§ Tasks to perform:
A) In the comment thread, in what year did Bayh start?
B) Reproduce the comment thread text between "Use every opportunity" and "HAIL RONALDUS MAGNUS!", inclusive.
C) Restate the comment thread paragraph that opens with "Ponnuru’s only point about Bayh" in fewer words, keeping its main facts.

§ Document excerpt:
That’ll account for the number of HOMELESS – VIETNAM VET – PLEASE HELP people I see at all these intersections.
Well, as it happens…
And of course, all the states stepped up to their new responsibilities, many of them paying for one-way bus tickets to send their newly released wards to some other state to deal with.
It was truly Morning In America.
Holy crap, Cid, I was just reading that same article, and was about to link it when RSS told me you already had. Bastard.
Ponnuru’s only point about Bayh holds – he literally has never faced a difficult election. And this is someone who started in 1986. He has to try, even against a dumber-than-Quayle who outschmucked himself during his campaign rollout? Get out the fainting couch.
It was truly Morning In America.
Reagan and Republican policies pleased the business community vis a vis defunding mental health care. And who complained the most, the loudest about the resulting explosion of crazy homeless people?
Yep, bidnessmen.
Thanks for the backup, El Cid. I lived through all of that, and I remember it very well.
Use every opportunity to talk about how the obstructionists are preventing other important votes and denying money for the troops. Maybe they hate America? And so forth.
I think it would have been fun if they started adding, to each bill, an earmark naming something after Reagan. Then we’d be able to point and laugh at the spectacle of Republicans voting against commemorating The Great Whatever-they-call-him. What would poor Grover do in a such a circumstance?
The Great Whatever-they-call-him
ALL HAIL RONALDUS MAGNUS!
http://ronaldusmagnus.com/
With such growth in the private sector, there were substantial profits to be made in mental illness, assuming that the patient had adequate health insurance. Those without medical insurance frequently did not receive adequate care…
Yes, and what genius figured out that people who had mental illnesses would likely have excellent health insurance with coverage for treatment!
Massive FAIL.
I mean do you really need a study to say that if you kick schizophrenics out of institutions many of them will live on the streets. That’s just basic cause and effect. The highlight of that policy though was the guy who shot like 4 people because God told him it was the only way to stop another earthquake from hitting Los Angeles. Still, at least Reagan had courage of his convictions he didn’t bitch and moan about entitlements to turn around and sign fucking Medicare part D.
Hell, even “adequate health insurance” doesn’t necessarily equate to decent mental health coverage.
I just don’t understand bipartsianship. If you believe in change we can believe in why appoint Cabinet members and other appointeesI haven’t studied that “we” didn’t believe in?

§ Data excerpts:

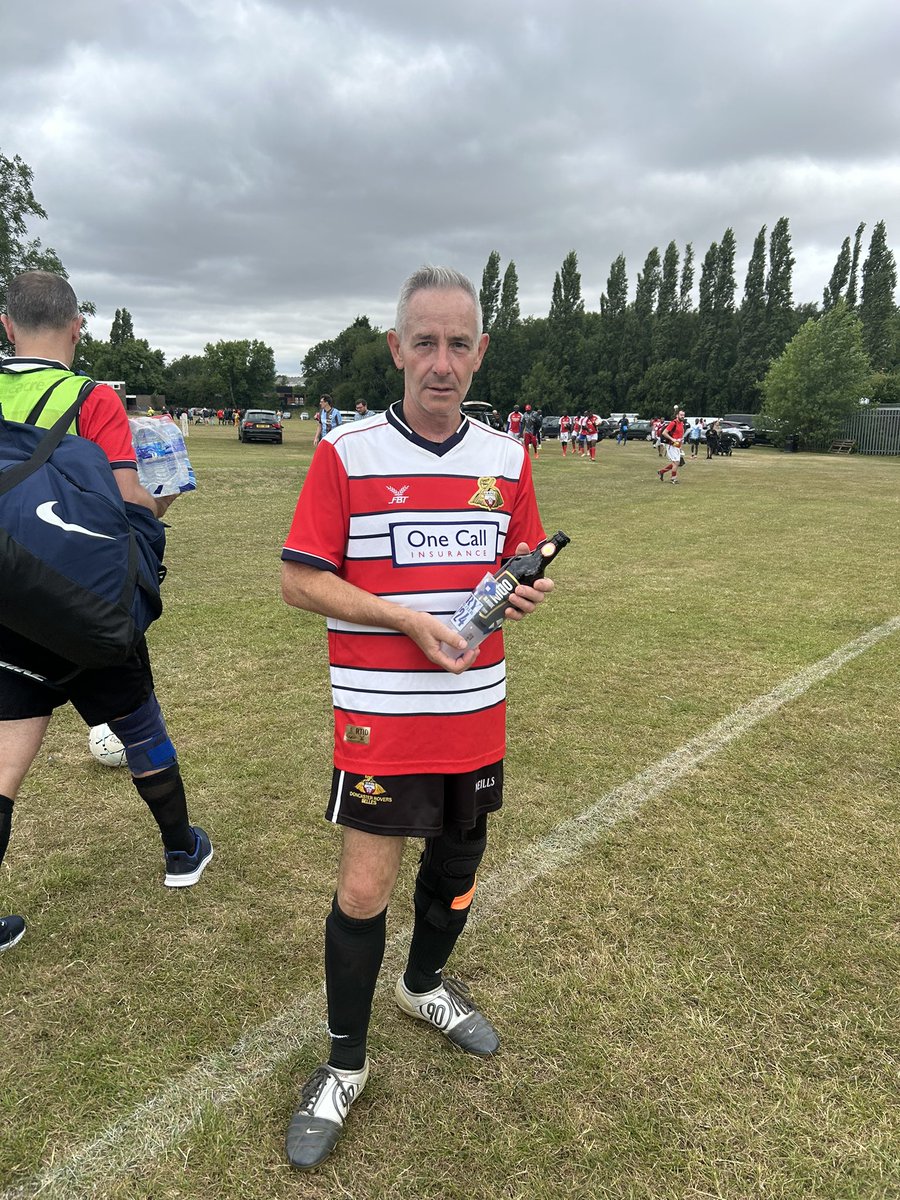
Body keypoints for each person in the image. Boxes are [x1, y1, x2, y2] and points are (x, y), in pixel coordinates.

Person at [280, 266, 555, 1171]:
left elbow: (517, 562)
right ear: (397, 349)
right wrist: (403, 617)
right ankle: (344, 1064)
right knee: (364, 890)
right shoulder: (347, 452)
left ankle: (424, 984)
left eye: (460, 343)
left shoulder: (509, 460)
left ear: (481, 353)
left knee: (458, 863)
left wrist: (524, 590)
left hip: (476, 711)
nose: (442, 362)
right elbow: (299, 580)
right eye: (425, 342)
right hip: (381, 719)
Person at [0, 272, 213, 953]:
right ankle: (182, 850)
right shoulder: (90, 399)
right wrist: (167, 496)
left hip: (8, 602)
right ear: (76, 327)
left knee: (3, 765)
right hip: (80, 602)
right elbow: (126, 508)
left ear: (7, 327)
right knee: (139, 721)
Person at [657, 408, 686, 483]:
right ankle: (673, 479)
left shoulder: (682, 423)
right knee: (676, 462)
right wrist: (672, 439)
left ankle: (662, 471)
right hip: (671, 445)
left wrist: (680, 446)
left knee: (676, 463)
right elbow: (664, 433)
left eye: (683, 415)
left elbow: (680, 436)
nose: (682, 416)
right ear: (677, 415)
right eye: (681, 415)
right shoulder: (673, 423)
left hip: (677, 445)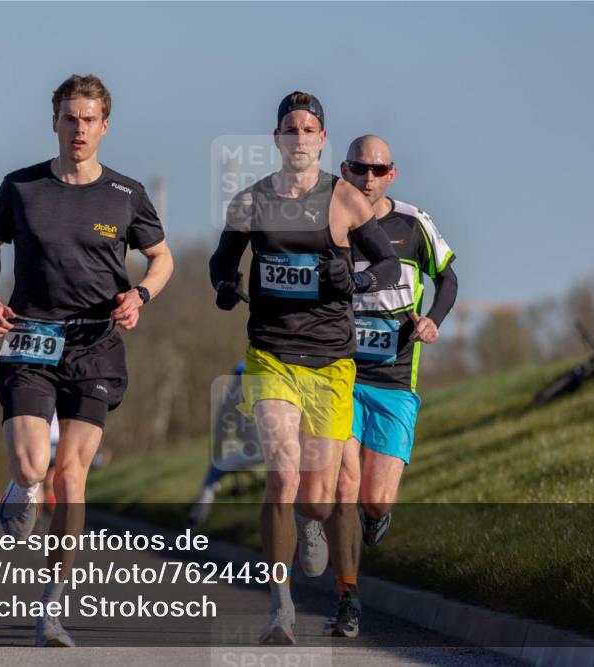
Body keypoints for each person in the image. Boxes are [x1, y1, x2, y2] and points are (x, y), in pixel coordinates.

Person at [0, 74, 173, 647]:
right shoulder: (21, 187)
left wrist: (141, 295)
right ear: (55, 122)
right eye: (69, 117)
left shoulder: (126, 194)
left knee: (73, 475)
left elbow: (161, 258)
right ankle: (20, 487)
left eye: (89, 119)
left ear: (104, 125)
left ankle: (52, 608)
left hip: (96, 344)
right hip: (30, 337)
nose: (78, 128)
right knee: (33, 465)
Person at [208, 92, 400, 645]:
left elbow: (386, 262)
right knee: (282, 475)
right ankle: (281, 607)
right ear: (277, 139)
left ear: (321, 140)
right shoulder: (251, 201)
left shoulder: (344, 200)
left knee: (316, 496)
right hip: (270, 352)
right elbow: (222, 259)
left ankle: (311, 522)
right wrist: (224, 285)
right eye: (289, 128)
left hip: (331, 362)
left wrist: (357, 281)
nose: (299, 137)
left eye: (309, 129)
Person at [323, 135, 458, 638]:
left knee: (376, 499)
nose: (368, 177)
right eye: (359, 168)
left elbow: (449, 279)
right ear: (344, 168)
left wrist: (432, 320)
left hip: (396, 379)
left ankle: (375, 517)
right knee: (343, 486)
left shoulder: (413, 223)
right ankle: (348, 599)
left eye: (379, 169)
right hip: (340, 372)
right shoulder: (329, 219)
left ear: (392, 174)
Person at [188, 362, 264, 529]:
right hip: (277, 450)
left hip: (253, 451)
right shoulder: (265, 393)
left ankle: (196, 519)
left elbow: (221, 432)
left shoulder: (231, 399)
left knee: (214, 473)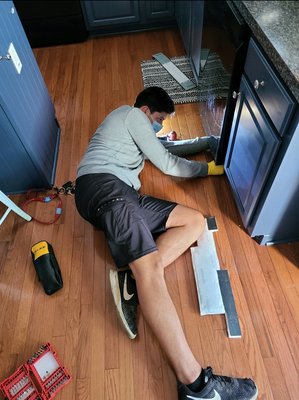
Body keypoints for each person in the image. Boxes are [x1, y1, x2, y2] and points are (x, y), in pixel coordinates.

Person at [75, 86, 258, 400]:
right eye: (158, 120)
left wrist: (211, 145)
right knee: (151, 271)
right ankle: (197, 386)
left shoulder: (134, 127)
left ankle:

§ Answers to the tasks:
A) 1986

B)
Use every opportunity to talk about how the obstructionists are preventing other important votes and denying money for the troops. Maybe they hate America? And so forth.
I think it would have been fun if they started adding, to each bill, an earmark naming something after Reagan. Then we’d be able to point and laugh at the spectacle of Republicans voting against commemorating The Great Whatever-they-call-him. What would poor Grover do in a such a circumstance?
The Great Whatever-they-call-him
ALL HAIL RONALDUS MAGNUS!

C) Ponnuru is right only that Bayh, in office since 1986, has never faced a difficult election. The writer mocks the alarm over Bayh having to try, even against a "dumber-than-Quayle" opponent who outschmucked himself during his campaign rollout.